======== Supplied passage ========

My week just got really busy.  I'm headed to the Minneapolis Zoo tomorrow to troubleshoot some of their filtration for their new penguin exhibit which is opening tomorrow so I will not have any time to post for the next few days.

Mike, can you please take over Lerissa until you hear from me?  I dont want to hold things up but I expect it'll only be 2 or 3 days until I can post again if you guys can wait.


----------



## Maidhc O Casain (Apr 26, 2011)

Work is good!

I don't mind continuing on until we need Lerissa specifically for something, but if you're only out for 2 or 3 days you're not likely to miss much anyway as we're moving pretty much at normal PbP speeds.

Have fun in the great North!


----------



## Rhun (Apr 26, 2011)

mleibrock said:


> My week just got really busy.  I'm headed to the Minneapolis Zoo tomorrow to troubleshoot some of their filtration for their new penguin exhibit which is opening tomorrow so I will not have any time to post for the next few days.




And keep an eye out for those sneaky penguins! You know the ones.


----------



## HolyMan (May 10, 2011)

I am ready also, just doesn't look that way with all my slow posting lately. Sorry bouts that.

HM


----------



## Rhun (May 10, 2011)

HolyMan said:


> I am ready also, just doesn't look that way with all my slow posting lately. Sorry bouts that.

======== Material provided ========

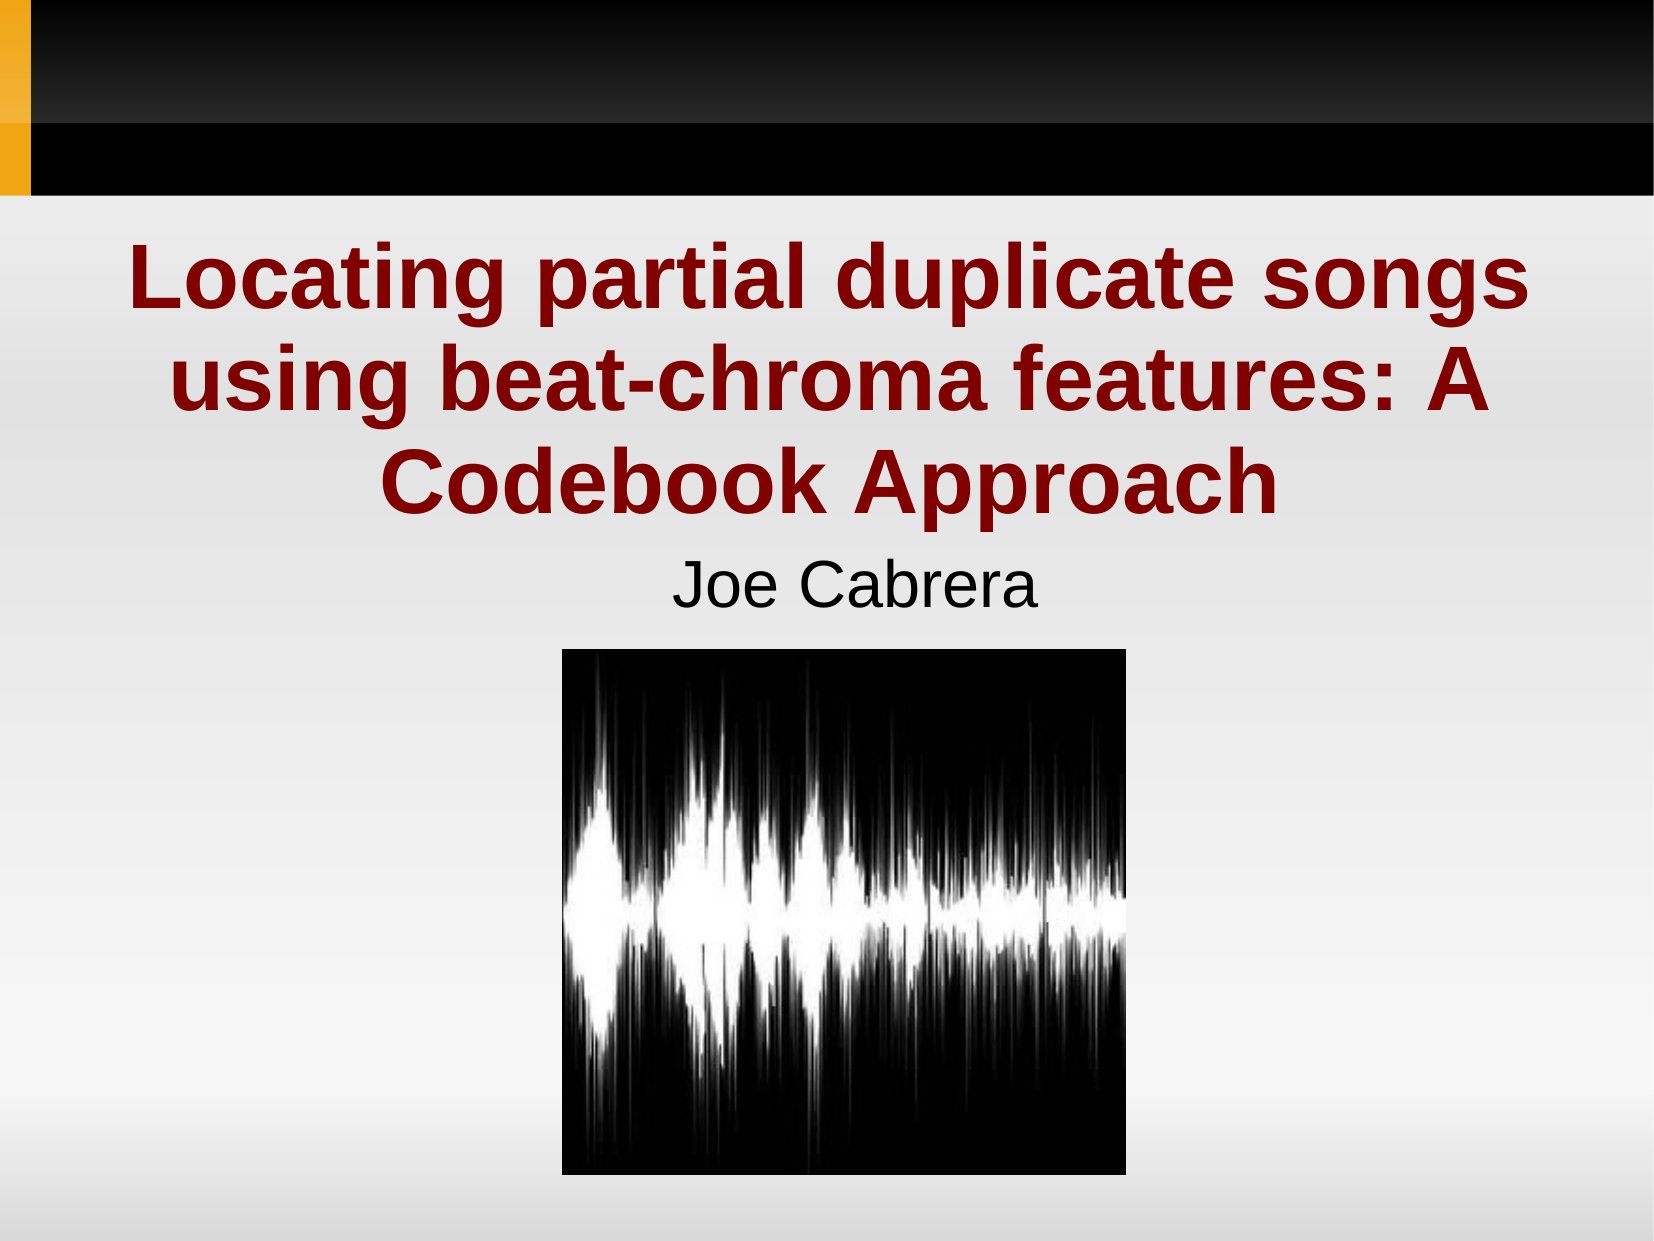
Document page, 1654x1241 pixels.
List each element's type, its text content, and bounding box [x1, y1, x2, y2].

subtitle Joe Cabrera [412, 533, 1276, 1177]
text_box Locating partial duplicate songs using beat-chroma features: A Codebook Approach [112, 225, 1549, 533]
subtitle Joe Cabrera [412, 67, 1276, 225]
picture [0, 0, 1654, 1241]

========

#### What to do
(a) Write out the part of the forum thread from "Mike, can you" up to and including "the great North!", word for word.
(b) Give the Layout dataset entries again line for line, leaving the pictures out.
The forum thread and the entries come from separate sources.

#### Answers
(a)
Mike, can you please take over Lerissa until you hear from me?  I dont want to hold things up but I expect it'll only be 2 or 3 days until I can post again if you guys can wait.


----------



## Maidhc O Casain (Apr 26, 2011)

Work is good!

I don't mind continuing on until we need Lerissa specifically for something, but if you're only out for 2 or 3 days you're not likely to miss much anyway as we're moving pretty much at normal PbP speeds.

Have fun in the great North!

(b)
Document page, 1654x1241 pixels.
List each element's type, its text content, and bounding box [x1, y1, x2, y2].

subtitle Joe Cabrera [412, 533, 1276, 1177]
text_box Locating partial duplicate songs using beat-chroma features: A Codebook Approach [112, 225, 1549, 533]
subtitle Joe Cabrera [412, 67, 1276, 225]
picture [0, 0, 1654, 1241]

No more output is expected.